### WHAT IS NEEDED
Repeat exactly the lines from the first line of the records through the line containing "Jelajahi Alam Semesta dengan Quizizz! Temukan", and nothing more.
##### GIVEN DATA
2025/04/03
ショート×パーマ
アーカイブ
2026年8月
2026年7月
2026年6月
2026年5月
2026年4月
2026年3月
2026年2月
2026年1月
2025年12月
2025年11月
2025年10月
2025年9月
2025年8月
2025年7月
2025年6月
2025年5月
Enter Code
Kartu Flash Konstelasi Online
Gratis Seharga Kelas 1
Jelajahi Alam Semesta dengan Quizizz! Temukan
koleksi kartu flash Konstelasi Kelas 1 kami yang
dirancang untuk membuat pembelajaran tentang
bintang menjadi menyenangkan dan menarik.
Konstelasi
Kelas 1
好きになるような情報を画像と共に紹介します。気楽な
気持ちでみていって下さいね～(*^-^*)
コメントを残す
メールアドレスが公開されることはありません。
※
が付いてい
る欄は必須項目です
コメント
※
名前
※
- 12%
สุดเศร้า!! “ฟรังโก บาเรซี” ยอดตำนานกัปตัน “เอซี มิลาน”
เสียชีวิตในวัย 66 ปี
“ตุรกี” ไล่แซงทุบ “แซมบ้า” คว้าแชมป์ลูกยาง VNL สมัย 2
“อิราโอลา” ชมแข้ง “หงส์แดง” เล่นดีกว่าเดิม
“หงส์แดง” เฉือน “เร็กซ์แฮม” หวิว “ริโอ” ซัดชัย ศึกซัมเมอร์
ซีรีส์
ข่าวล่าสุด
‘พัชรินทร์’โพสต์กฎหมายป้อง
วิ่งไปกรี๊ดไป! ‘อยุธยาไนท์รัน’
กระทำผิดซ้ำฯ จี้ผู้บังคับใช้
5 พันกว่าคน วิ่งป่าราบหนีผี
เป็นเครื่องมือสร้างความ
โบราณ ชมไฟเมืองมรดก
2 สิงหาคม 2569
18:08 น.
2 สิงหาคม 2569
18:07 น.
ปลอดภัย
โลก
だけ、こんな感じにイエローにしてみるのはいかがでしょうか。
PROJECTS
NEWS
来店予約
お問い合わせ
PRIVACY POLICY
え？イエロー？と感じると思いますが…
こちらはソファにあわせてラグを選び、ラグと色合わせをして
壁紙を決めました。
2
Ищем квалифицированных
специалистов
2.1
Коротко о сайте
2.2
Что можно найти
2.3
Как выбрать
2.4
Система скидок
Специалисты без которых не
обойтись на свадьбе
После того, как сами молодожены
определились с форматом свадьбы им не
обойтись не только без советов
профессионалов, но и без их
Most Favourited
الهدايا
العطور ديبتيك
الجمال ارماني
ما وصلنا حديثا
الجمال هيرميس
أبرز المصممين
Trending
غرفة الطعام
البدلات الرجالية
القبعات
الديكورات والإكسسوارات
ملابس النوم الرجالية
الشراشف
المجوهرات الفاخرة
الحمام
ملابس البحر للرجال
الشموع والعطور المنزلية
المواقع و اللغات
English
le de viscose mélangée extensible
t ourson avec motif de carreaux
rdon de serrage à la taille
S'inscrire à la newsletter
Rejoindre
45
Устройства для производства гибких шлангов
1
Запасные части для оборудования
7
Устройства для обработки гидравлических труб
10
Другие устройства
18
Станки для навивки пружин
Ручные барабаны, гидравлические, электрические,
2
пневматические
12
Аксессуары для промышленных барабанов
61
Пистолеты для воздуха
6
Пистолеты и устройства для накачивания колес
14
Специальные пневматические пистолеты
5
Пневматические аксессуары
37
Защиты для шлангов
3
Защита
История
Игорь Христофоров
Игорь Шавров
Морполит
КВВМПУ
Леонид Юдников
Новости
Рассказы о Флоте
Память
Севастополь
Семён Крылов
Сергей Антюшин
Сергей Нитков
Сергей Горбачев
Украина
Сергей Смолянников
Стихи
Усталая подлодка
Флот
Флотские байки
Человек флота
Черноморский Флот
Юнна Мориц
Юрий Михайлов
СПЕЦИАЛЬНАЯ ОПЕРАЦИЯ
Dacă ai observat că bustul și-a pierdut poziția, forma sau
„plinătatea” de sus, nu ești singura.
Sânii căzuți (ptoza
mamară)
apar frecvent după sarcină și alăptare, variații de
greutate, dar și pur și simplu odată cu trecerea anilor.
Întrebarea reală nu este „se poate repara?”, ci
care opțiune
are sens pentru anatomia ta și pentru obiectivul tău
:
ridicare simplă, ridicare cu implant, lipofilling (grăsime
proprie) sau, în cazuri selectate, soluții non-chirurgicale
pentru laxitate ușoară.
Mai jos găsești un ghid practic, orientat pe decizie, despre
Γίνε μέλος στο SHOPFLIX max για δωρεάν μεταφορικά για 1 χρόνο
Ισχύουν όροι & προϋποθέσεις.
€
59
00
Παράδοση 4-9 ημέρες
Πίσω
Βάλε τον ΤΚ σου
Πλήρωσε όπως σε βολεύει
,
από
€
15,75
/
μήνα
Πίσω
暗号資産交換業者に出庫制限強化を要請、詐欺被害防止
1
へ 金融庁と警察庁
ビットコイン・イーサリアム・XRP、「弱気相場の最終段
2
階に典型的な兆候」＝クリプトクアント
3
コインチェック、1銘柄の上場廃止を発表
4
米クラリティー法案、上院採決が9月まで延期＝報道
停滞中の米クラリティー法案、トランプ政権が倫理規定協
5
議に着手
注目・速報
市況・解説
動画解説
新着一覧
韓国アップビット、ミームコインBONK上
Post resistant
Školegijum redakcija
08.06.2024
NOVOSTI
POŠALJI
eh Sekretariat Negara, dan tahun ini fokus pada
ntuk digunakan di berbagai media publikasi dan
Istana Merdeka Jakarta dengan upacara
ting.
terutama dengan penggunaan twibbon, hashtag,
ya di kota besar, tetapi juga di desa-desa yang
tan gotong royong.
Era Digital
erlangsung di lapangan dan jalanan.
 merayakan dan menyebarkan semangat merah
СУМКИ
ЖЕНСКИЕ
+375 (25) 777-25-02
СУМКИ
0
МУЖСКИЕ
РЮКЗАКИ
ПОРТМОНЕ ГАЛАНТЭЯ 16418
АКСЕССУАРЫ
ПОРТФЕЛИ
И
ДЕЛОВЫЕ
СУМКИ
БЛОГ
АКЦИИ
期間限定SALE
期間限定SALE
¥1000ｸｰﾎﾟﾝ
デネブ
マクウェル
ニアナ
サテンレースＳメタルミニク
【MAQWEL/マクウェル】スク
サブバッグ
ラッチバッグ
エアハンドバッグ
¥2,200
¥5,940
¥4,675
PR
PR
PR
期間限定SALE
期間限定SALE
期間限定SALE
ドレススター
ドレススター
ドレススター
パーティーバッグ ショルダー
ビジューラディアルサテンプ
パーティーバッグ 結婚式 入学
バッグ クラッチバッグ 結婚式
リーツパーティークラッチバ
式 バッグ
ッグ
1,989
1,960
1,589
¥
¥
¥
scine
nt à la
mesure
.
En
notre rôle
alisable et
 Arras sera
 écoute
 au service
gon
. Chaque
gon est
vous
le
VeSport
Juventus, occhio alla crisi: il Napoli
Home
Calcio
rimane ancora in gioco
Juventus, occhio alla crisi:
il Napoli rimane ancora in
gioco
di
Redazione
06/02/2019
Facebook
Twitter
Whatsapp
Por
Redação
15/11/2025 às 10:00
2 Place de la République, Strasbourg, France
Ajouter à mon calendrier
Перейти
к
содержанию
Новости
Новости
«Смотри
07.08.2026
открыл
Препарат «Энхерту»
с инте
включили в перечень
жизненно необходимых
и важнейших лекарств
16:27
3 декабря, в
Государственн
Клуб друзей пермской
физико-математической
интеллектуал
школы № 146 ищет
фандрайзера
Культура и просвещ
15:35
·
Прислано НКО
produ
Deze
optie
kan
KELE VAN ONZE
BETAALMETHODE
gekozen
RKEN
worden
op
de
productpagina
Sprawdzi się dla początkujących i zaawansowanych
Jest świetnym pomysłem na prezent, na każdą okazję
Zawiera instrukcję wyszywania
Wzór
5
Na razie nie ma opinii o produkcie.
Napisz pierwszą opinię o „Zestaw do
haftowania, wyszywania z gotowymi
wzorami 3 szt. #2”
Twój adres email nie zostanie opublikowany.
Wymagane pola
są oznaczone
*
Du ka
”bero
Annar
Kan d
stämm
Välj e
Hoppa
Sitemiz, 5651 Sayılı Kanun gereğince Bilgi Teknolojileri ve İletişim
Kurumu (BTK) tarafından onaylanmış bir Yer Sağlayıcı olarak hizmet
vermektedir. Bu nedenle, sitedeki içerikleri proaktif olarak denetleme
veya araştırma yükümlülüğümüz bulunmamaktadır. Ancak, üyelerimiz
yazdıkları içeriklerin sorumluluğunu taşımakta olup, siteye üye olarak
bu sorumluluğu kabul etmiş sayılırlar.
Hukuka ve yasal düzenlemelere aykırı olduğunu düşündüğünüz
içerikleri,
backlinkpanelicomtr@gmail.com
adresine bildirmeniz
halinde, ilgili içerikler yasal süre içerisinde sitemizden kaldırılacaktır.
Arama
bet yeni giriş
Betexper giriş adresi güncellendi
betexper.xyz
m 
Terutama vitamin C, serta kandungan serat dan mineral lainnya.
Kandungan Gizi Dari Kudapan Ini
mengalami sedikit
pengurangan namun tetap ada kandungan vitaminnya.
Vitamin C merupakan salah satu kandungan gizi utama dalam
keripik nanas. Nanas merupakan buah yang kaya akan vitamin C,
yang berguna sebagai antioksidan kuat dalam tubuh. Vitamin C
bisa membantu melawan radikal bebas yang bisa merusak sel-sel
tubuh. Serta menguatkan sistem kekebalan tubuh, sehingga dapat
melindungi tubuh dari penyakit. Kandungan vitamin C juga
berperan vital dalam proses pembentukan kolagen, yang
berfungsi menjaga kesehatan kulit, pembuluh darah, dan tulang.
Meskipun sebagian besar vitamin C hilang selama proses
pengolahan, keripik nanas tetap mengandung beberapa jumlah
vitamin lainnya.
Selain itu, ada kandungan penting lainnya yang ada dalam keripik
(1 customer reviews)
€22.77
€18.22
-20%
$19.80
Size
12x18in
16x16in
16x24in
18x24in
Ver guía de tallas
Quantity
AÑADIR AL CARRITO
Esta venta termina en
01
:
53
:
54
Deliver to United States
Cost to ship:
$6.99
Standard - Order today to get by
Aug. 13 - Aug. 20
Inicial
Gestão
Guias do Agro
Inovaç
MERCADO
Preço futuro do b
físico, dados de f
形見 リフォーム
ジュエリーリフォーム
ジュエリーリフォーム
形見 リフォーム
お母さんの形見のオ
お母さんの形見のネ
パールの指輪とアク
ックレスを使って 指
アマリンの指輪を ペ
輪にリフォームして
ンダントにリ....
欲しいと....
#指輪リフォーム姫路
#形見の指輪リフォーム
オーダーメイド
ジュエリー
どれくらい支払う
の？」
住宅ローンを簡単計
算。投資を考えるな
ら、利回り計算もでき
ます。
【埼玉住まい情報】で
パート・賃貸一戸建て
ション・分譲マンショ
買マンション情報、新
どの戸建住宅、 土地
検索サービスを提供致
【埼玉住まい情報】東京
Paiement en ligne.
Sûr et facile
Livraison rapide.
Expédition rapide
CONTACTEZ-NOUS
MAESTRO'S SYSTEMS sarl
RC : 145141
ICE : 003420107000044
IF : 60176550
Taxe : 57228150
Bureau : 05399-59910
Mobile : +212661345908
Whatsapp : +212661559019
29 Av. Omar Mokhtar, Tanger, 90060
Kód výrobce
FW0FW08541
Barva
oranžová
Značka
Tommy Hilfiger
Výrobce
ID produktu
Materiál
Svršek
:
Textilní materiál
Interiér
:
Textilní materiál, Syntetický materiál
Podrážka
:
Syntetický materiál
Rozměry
##########
### TASK ANSWER
2025/04/03
ショート×パーマ
アーカイブ
2026年8月
2026年7月
2026年6月
2026年5月
2026年4月
2026年3月
2026年2月
2026年1月
2025年12月
2025年11月
2025年10月
2025年9月
2025年8月
2025年7月
2025年6月
2025年5月
Enter Code
Kartu Flash Konstelasi Online
Gratis Seharga Kelas 1
Jelajahi Alam Semesta dengan Quizizz! Temukan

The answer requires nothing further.